═══ PASSAGE SHOWN ═══

According to the FCO's leniency programme, companies involved in an illegal agreement can be entirely or partly exempted from a fine if they make a decisive contribution to uncovering or proving a cartel and cease their anti-competitive behaviour. The first mover will escape any fine, provided that the requirements under the leniency programme – including full and continuous cooperation with the FCO – are met. Subsequent applicants will benefit from a reduction in the fine that would otherwise have been imposed, of up to 50%. The FCO will determine the amount of the reduction based on the value of the contributions to uncovering the illegal agreement and the sequence of the applications.
5.3 What steps does a leniency application involve? What timeframe do these typically follow?
In practice, a leniency application will often start with the placement of a marker because the applicant company, having internally detected indications of involvement in a cartel, may not immediately be in a position to submit the full set of information and documentation required under the leniency programme, but may wish to secure the status of first mover or second/third etc applicant. Under the marker system, applicants can place a marker with the FCO by declaring their willingness to cooperate. The timing of the placement of the marker is decisive for the status of the application and the marker must contain basic information on the cartel. After placement of the marker, the FCO will give the applicant a timeframe of up to eight weeks to submit a complete leniency application.
5.4 What are the rights and obligations of the applicant during the leniency application and over the course of its cooperation with the enforcement authorities?
A leniency applicant must submit a leniency application that meets the requirements under the leniency programme for immunity or a reduction in fine. Further, leniency applicants must cooperate with the FCO fully and on a continuous basis. In this context, a leniency applicant must end its involvement in the cartel immediately on request by the FCO. Moreover, the applicant is obliged to keep its cooperation with the FCO confidential until the FCO relieves it of this obligation, normally after the search has been concluded.

═══

PROBLEM TO SOLVE
Write out the leniency passage word for word, between "According to the" and "these typically follow?", inclusive.

═══ DATA ═══

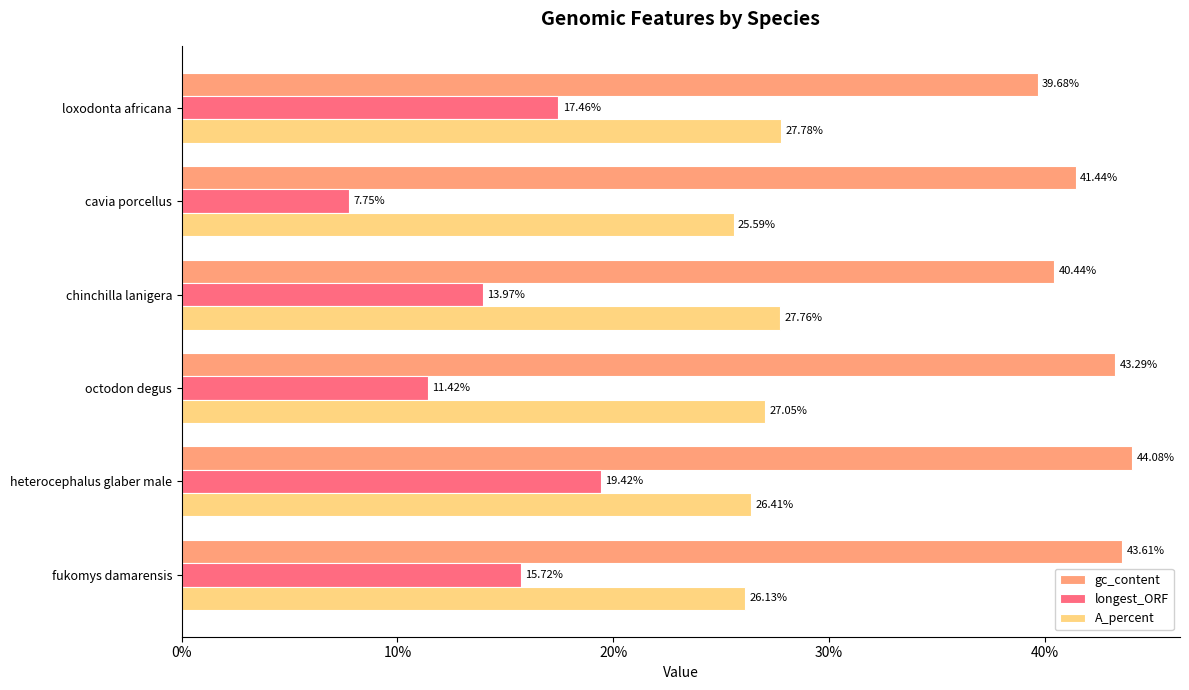

What are all the series names shown in the legend?

gc_content, longest_ORF, A_percent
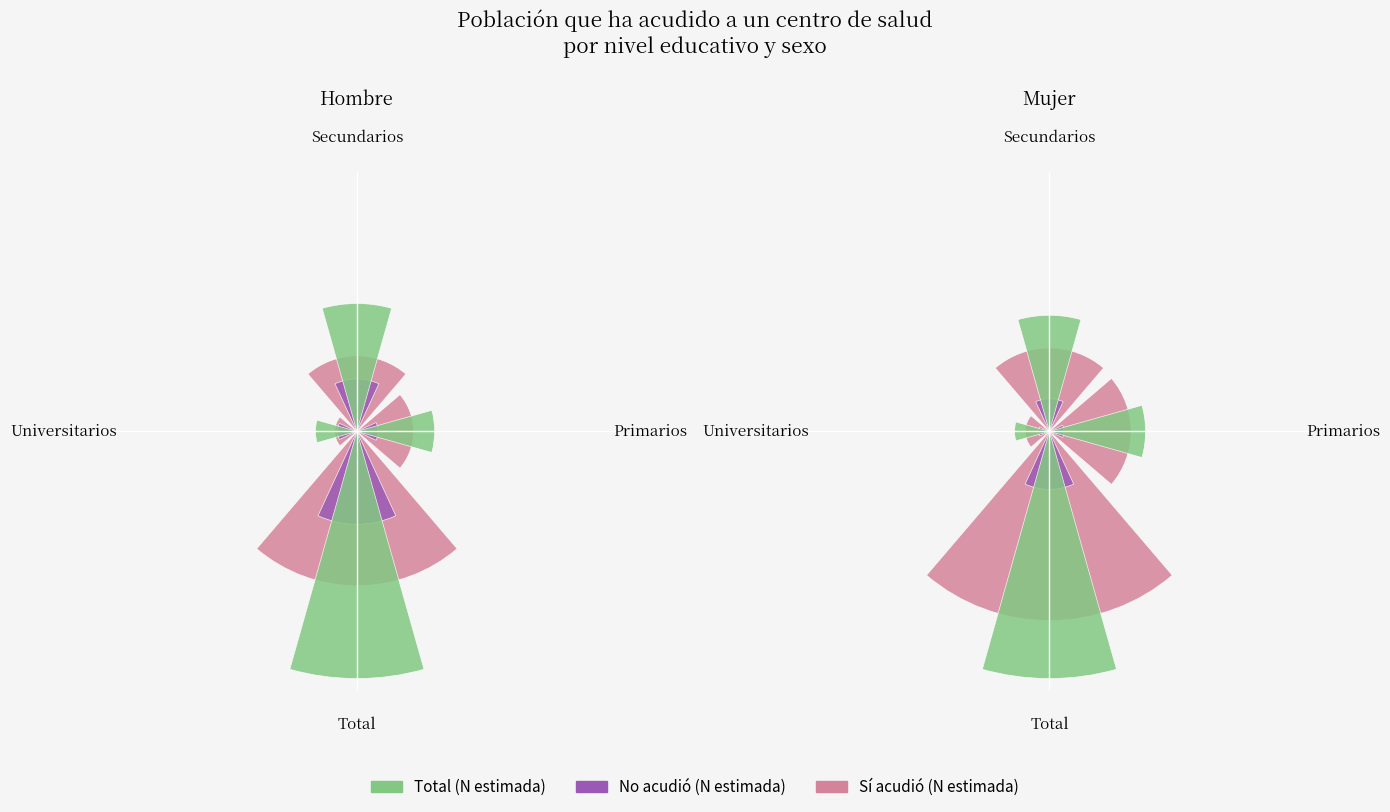

Which series changed the most between Secundarios and Total?

Total (estimada)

═══

ANSWER FOR THIS EXERCISE
According to the FCO's leniency programme, companies involved in an illegal agreement can be entirely or partly exempted from a fine if they make a decisive contribution to uncovering or proving a cartel and cease their anti-competitive behaviour. The first mover will escape any fine, provided that the requirements under the leniency programme – including full and continuous cooperation with the FCO – are met. Subsequent applicants will benefit from a reduction in the fine that would otherwise have been imposed, of up to 50%. The FCO will determine the amount of the reduction based on the value of the contributions to uncovering the illegal agreement and the sequence of the applications.
5.3 What steps does a leniency application involve? What timeframe do these typically follow?